Extracted Concepts List

This section contains a short guide on how to use the Extracted Concepts list of the corpus management.

The Extracted Concepts list contains all concepts from the thesaurus that have been detected in the uploaded documents.

In your opened corpus, click the Extracted Concepts (1) tab to open the Extracted Concepts list. Details about available options find below.

Available Options

  • Use Search Concepts (2) to filter for concepts, click Search to start the search. A list of results will be displayed. Click Reset to display the whole list.

  • In the drop down Search Criteria (3) you can select to filter concepts found in the corpus or alternatively to filter concepts not found in the corpus.

  • Use the Show Matching Terms icon (4) to display a list of extracted terms that are similar to the respective concept. This helps to identify synonyms (alternative labels) and new narrower concepts which can be added to a concept with a few mouse clicks.

  • You can use the Add to Blacklist icon (5) to blacklist a concept, in order to exclude it from the extraction results.

The Extracted Concept list provides an overview of how often these concepts were found in the document corpus. It also lists the most frequently used label of each concept. In addition, the broader concepts and concept schemes of those concepts are displayed.

You can sort the first three table columns by clicking the table headers. The image shows a table sorted by Relevance column:


Table Columns

The table columns in the Extracted Concepts tab can be used to sort for Preferred Label, Frequency and Most Frequent Label.

The columns and their content provide the following information:

  • Preferred Label: the actual label of the concept contained in the thesaurus that has been extracted from the corpus documents.

  • Frequency: the total number of times a concept has been found in the corpus documents.

  • Relevance: displays the scores of concepts found inside the corpus during the Corpus Analysis. Use these scores as information about the validity of the extracted concepts. The relevance of concepts here is calculated similarly to the terms in the Extracted Terms list.

  • Most Frequent Label: displays labels of concepts that have been found as part of the term or as phrase in the corpus documents.

  • Broader Concepts: displays the skos:broaders for the respective concept in that table row.

  • Concept Scheme: displays the concept scheme that concept is part of.

Extracted Concepts - Use the Similar Terms List

This section contains a short guide on how to use the Similar Terms list for extracted concepts.

After you have executed a corpus analysis, and opened the Extracted Concepts list in its tab, you can access the Similar Terms list.

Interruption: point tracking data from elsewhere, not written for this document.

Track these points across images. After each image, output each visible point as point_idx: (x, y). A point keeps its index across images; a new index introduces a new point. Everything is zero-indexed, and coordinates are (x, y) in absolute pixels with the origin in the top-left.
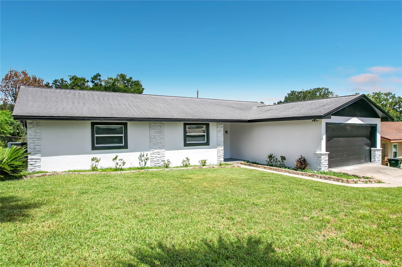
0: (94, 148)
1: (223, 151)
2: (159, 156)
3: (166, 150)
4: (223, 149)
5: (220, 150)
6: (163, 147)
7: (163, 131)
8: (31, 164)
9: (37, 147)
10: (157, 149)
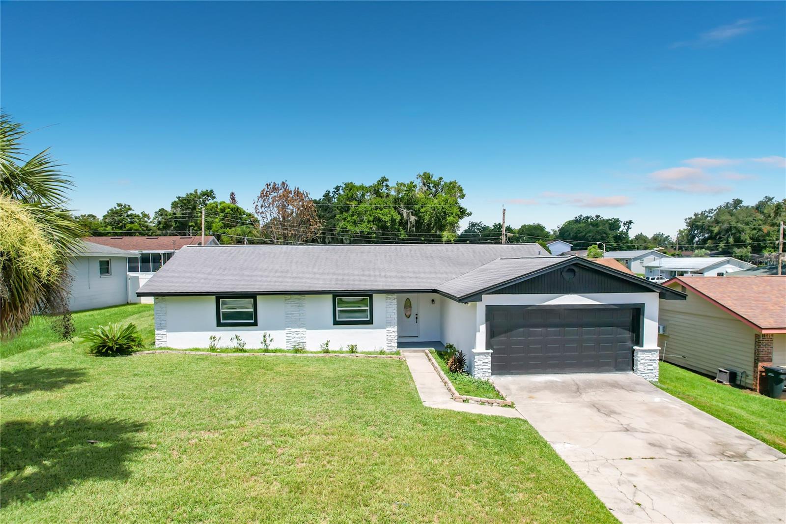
0: (219, 324)
1: (396, 333)
2: (297, 336)
3: (307, 329)
4: (396, 330)
5: (391, 332)
6: (303, 325)
7: (303, 305)
8: (158, 340)
9: (163, 322)
10: (295, 328)
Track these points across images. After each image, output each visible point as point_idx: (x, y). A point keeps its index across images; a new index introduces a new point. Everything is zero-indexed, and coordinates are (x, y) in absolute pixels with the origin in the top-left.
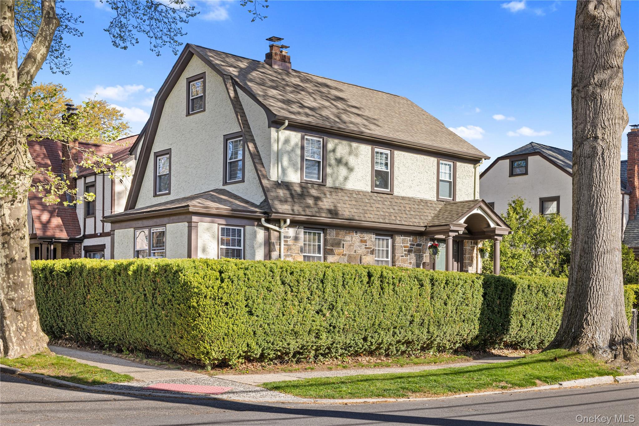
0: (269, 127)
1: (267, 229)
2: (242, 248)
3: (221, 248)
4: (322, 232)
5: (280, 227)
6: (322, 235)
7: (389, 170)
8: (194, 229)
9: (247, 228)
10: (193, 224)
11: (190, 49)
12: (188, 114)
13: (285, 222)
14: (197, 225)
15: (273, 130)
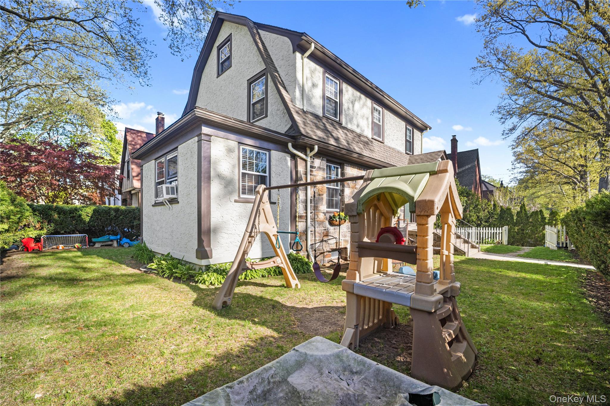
0: (294, 52)
1: (294, 157)
2: (267, 174)
3: (242, 173)
4: (339, 167)
5: (306, 155)
6: (339, 170)
7: (381, 124)
8: (204, 143)
9: (273, 152)
10: (203, 137)
11: (220, 17)
12: (219, 75)
13: (312, 149)
14: (210, 139)
15: (298, 55)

The terms in this list are the results of the corpus analysis and can help you to further refine your thesaurus with terms as synonyms or concepts you can select and add to it from here. The analysis will calculate the terms based on PoolParty's similarity algorithms and display them here, including their similarity scores. A higher score means the similarity is higher compared to your thesaurus' concepts.

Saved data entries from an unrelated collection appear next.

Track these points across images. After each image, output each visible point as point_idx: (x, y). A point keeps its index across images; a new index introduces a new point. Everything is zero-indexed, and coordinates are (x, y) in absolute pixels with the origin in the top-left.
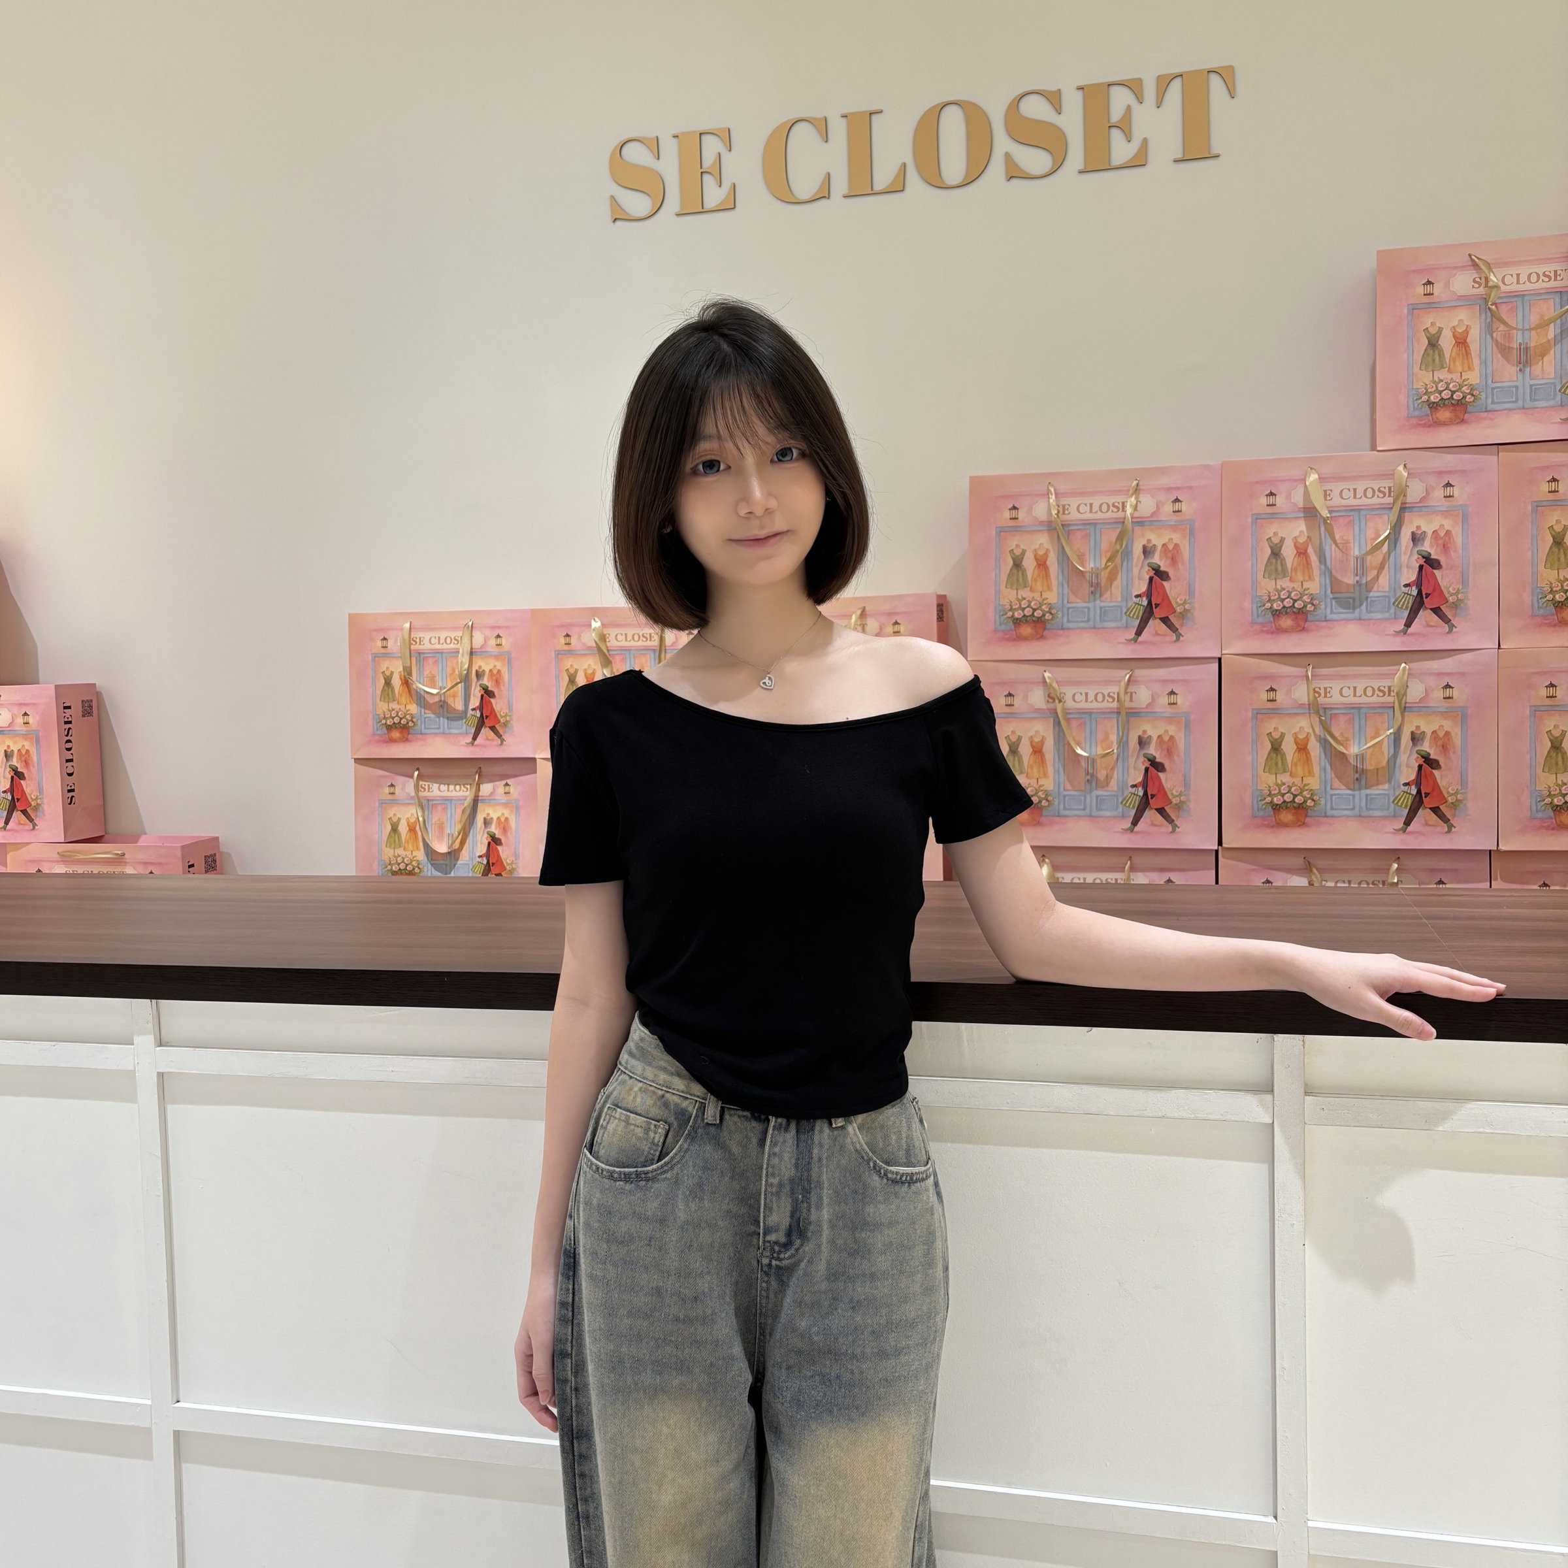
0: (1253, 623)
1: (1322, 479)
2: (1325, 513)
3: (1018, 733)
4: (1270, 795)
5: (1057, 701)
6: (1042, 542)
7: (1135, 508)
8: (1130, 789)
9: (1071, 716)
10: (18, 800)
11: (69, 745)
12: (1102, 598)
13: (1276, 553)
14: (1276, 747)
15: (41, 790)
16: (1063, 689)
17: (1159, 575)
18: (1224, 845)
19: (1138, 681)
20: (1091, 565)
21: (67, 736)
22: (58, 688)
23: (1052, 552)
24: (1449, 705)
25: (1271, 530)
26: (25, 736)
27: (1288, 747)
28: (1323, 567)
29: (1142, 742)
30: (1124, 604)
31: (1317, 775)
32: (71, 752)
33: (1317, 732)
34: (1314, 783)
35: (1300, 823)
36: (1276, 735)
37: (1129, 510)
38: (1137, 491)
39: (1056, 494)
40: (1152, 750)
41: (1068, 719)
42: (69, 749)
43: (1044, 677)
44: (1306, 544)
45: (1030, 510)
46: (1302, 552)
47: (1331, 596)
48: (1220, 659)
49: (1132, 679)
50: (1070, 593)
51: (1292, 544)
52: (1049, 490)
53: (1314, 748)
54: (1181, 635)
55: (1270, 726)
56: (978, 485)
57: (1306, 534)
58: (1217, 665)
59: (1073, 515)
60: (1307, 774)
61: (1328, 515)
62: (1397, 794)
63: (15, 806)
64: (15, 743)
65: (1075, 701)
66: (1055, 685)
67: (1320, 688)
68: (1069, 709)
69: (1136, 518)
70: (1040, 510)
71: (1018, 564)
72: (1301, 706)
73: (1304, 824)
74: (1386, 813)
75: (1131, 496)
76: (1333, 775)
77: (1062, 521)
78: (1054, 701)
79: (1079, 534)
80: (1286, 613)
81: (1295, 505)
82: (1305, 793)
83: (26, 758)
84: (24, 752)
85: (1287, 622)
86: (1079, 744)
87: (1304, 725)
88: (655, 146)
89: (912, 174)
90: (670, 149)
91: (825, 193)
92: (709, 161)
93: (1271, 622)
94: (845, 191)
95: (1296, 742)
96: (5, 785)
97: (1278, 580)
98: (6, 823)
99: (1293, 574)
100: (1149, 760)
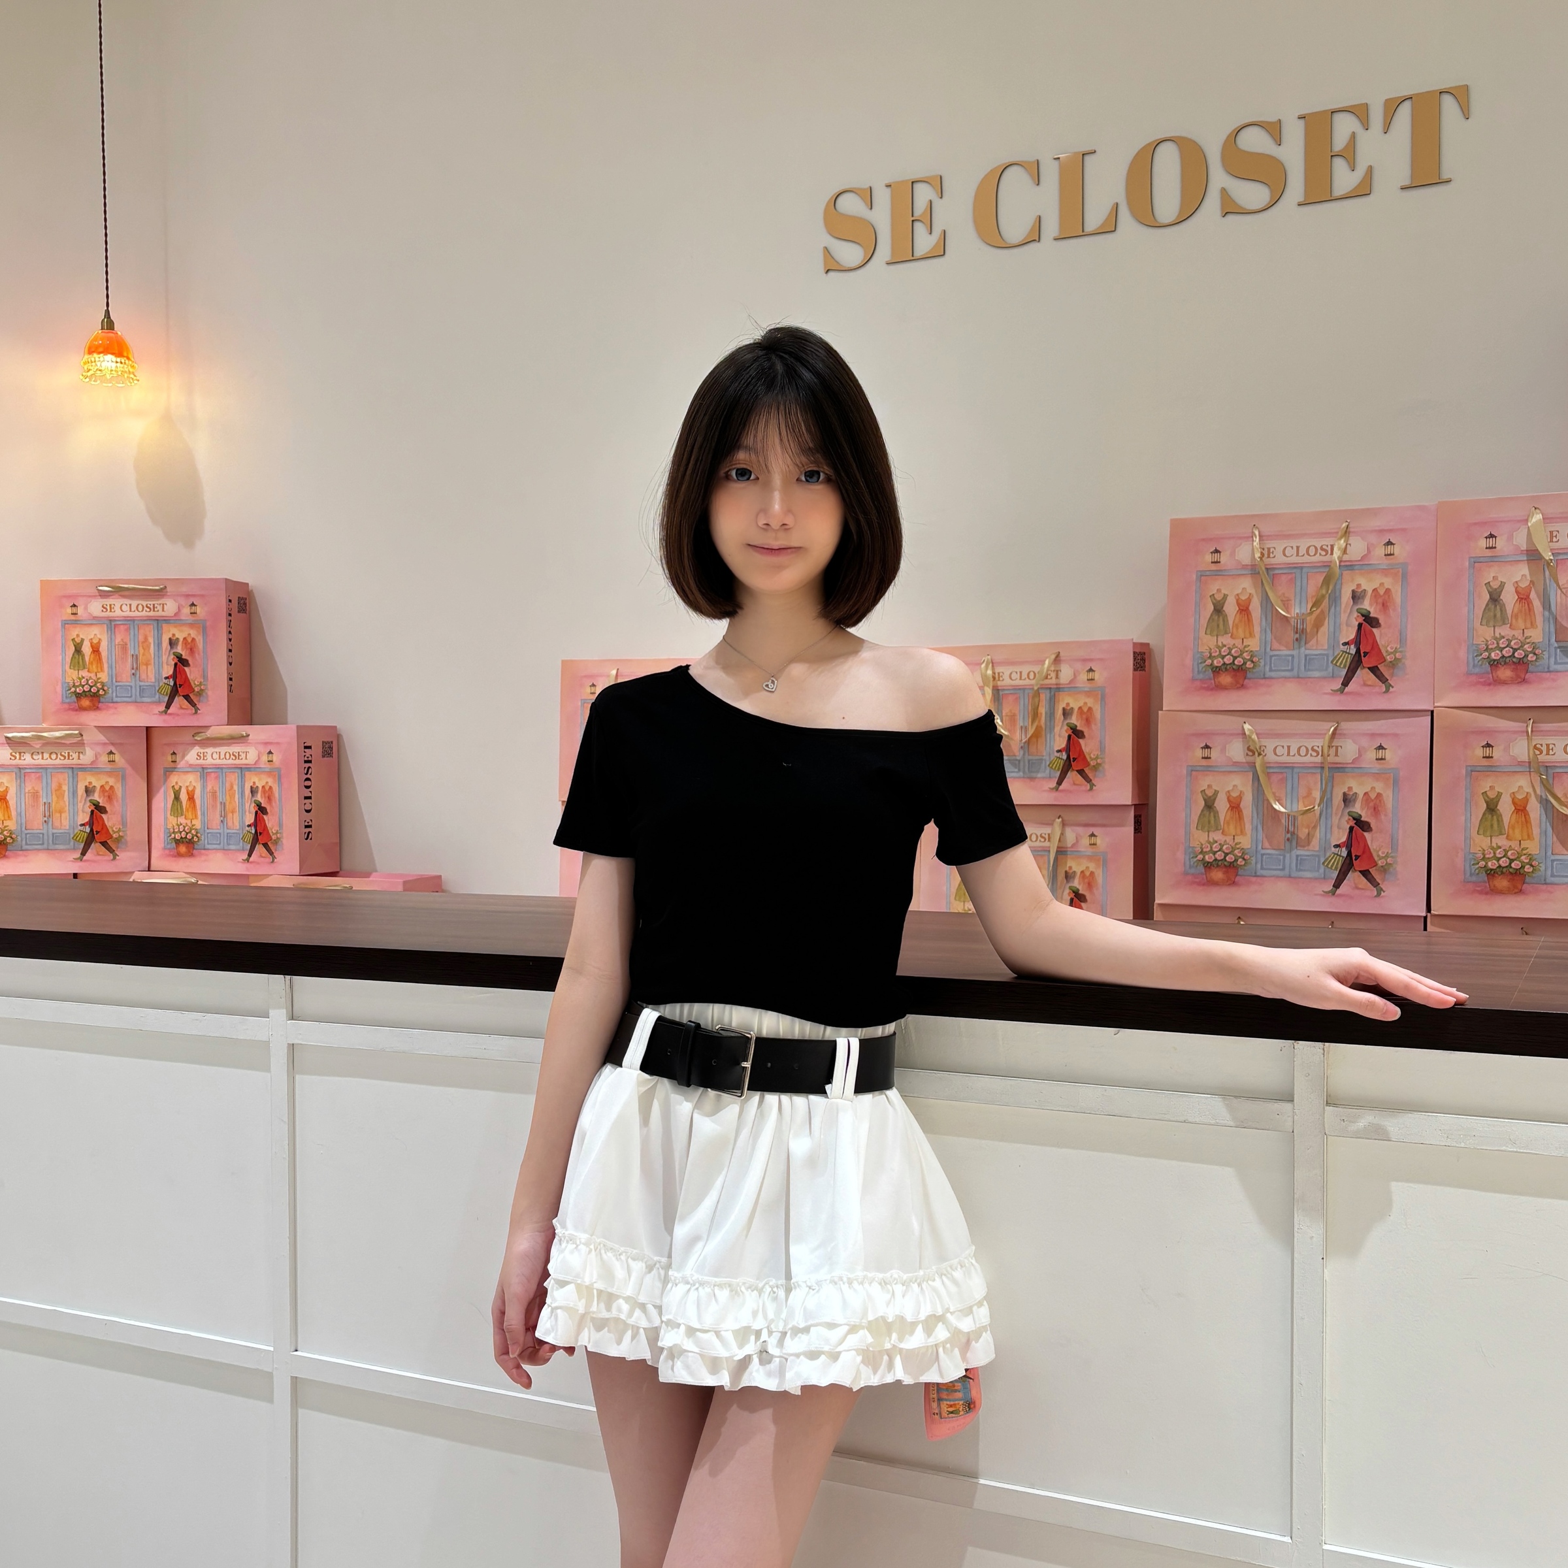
0: (1468, 674)
1: (1546, 519)
2: (1548, 556)
3: (1215, 787)
4: (1484, 859)
5: (1256, 754)
6: (1245, 586)
7: (1345, 551)
8: (1333, 849)
9: (1271, 771)
10: (260, 833)
11: (308, 783)
12: (1307, 646)
13: (1495, 598)
14: (1492, 807)
15: (281, 825)
16: (1264, 742)
17: (1369, 621)
18: (1432, 912)
19: (1344, 734)
20: (1296, 610)
21: (307, 774)
22: (298, 726)
23: (1255, 597)
25: (1490, 574)
26: (270, 773)
27: (1506, 808)
28: (1547, 613)
29: (1347, 800)
30: (1331, 652)
31: (1536, 839)
32: (310, 790)
33: (1538, 792)
34: (1533, 847)
35: (1516, 890)
36: (1492, 795)
37: (1337, 553)
38: (1347, 533)
39: (1260, 536)
40: (1358, 808)
41: (1268, 773)
42: (308, 787)
43: (1243, 729)
44: (1529, 589)
45: (1233, 554)
46: (1523, 597)
47: (1556, 645)
48: (1432, 712)
49: (1338, 732)
50: (1274, 640)
51: (1514, 590)
52: (1253, 532)
53: (1535, 810)
54: (1390, 685)
55: (1486, 784)
56: (1180, 529)
57: (1528, 577)
58: (1429, 718)
59: (1278, 559)
60: (1526, 837)
61: (1552, 558)
63: (258, 840)
64: (260, 780)
65: (1276, 754)
66: (1254, 737)
67: (1542, 745)
68: (1269, 763)
69: (1345, 561)
70: (1246, 553)
71: (1218, 609)
72: (1521, 763)
73: (1521, 892)
75: (1340, 539)
76: (1555, 838)
77: (1266, 565)
78: (1254, 754)
79: (1284, 578)
80: (1505, 663)
81: (1517, 547)
82: (1523, 857)
83: (268, 793)
84: (267, 788)
85: (1505, 673)
86: (1279, 801)
87: (1522, 784)
88: (868, 197)
89: (1124, 214)
90: (883, 198)
91: (1035, 236)
92: (920, 207)
93: (1488, 673)
94: (1056, 233)
95: (1514, 803)
96: (250, 819)
97: (1496, 628)
98: (250, 855)
99: (1514, 621)
100: (1354, 819)
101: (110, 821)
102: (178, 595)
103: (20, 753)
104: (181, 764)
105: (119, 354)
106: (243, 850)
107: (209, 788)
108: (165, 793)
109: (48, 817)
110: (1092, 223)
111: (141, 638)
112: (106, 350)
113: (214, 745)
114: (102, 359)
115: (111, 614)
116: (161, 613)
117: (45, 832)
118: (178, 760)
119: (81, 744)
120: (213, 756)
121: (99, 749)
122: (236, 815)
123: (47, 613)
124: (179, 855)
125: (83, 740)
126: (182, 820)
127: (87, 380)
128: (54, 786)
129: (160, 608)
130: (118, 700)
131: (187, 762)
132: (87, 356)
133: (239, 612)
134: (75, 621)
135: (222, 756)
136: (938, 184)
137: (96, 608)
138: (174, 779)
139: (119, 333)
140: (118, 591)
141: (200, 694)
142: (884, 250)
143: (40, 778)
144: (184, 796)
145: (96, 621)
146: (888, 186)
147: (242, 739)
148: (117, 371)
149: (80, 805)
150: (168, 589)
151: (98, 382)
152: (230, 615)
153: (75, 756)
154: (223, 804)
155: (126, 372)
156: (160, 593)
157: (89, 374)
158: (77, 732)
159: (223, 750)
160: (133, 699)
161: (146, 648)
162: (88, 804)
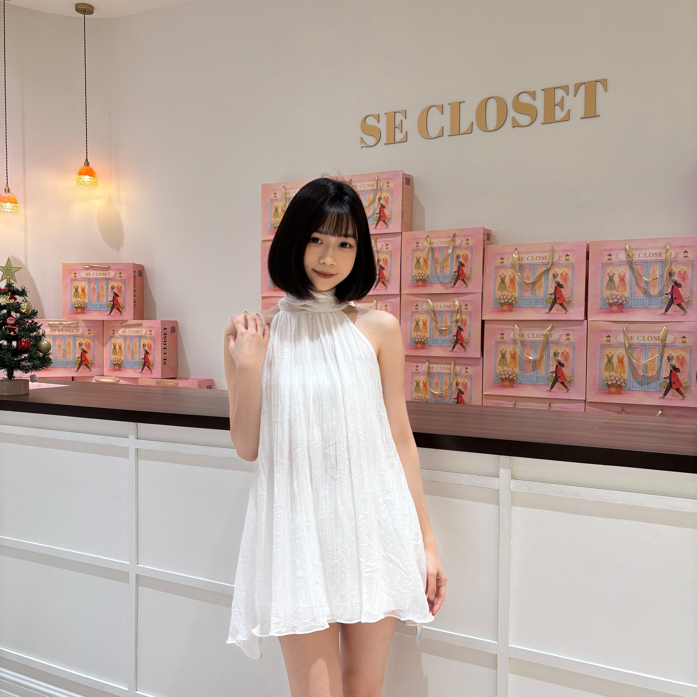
0: (601, 309)
1: (631, 249)
3: (506, 349)
4: (606, 380)
8: (550, 374)
9: (527, 343)
10: (146, 362)
11: (165, 343)
12: (536, 295)
14: (610, 361)
15: (154, 359)
16: (524, 332)
18: (587, 400)
19: (555, 329)
20: (532, 281)
21: (165, 339)
22: (161, 321)
24: (684, 345)
26: (150, 339)
27: (615, 361)
30: (545, 298)
31: (627, 373)
32: (166, 345)
35: (619, 393)
40: (559, 358)
49: (552, 328)
62: (661, 382)
63: (145, 364)
64: (147, 341)
65: (528, 337)
67: (629, 336)
72: (621, 343)
73: (620, 393)
74: (655, 390)
80: (615, 305)
84: (149, 344)
87: (622, 352)
88: (378, 118)
89: (475, 126)
90: (383, 119)
91: (441, 135)
92: (397, 123)
93: (608, 308)
94: (449, 134)
95: (618, 359)
96: (143, 356)
97: (612, 291)
98: (142, 370)
99: (618, 288)
100: (558, 362)
101: (88, 356)
102: (115, 269)
103: (54, 330)
104: (116, 334)
105: (91, 175)
106: (140, 368)
107: (127, 344)
108: (110, 346)
109: (64, 355)
110: (463, 129)
111: (101, 286)
112: (86, 174)
113: (129, 328)
114: (84, 177)
115: (89, 277)
116: (108, 276)
117: (63, 360)
118: (115, 333)
119: (78, 326)
120: (129, 332)
121: (84, 328)
122: (137, 355)
123: (64, 276)
124: (115, 370)
125: (78, 325)
126: (116, 356)
127: (79, 185)
128: (67, 343)
129: (108, 274)
130: (92, 309)
131: (119, 334)
132: (79, 176)
133: (139, 276)
134: (75, 279)
135: (132, 332)
136: (405, 113)
137: (83, 274)
138: (113, 341)
139: (91, 167)
140: (92, 267)
141: (123, 307)
142: (384, 140)
143: (61, 340)
144: (117, 347)
145: (84, 279)
146: (386, 114)
147: (140, 325)
148: (90, 182)
149: (77, 350)
150: (111, 267)
151: (83, 186)
152: (135, 277)
153: (75, 331)
154: (132, 350)
155: (93, 182)
156: (108, 269)
157: (79, 183)
158: (76, 322)
159: (132, 329)
160: (97, 309)
161: (103, 290)
162: (80, 350)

How to Use the Similar Terms List
  1. Use the Show Matching Terms icon in the Extracted Concepts list behind the concept's name.

  2. The Similar Terms list will open.

  3. You can sort the list by Terms in alphabetical order or by Similarity Score. The higher the score the closer the term is to the selected concept in meaning. In the list you can select the terms of your choice by checking the check box behind one, several or all of them.

  4. Beside Add Selected Terms as choose from the drop down to add them as one of these entities: Alternative Label, Hidden Label or Narrower Concept.

  5. Click Add, to add them to the previously selected concept.

  6. When you are done, click Close.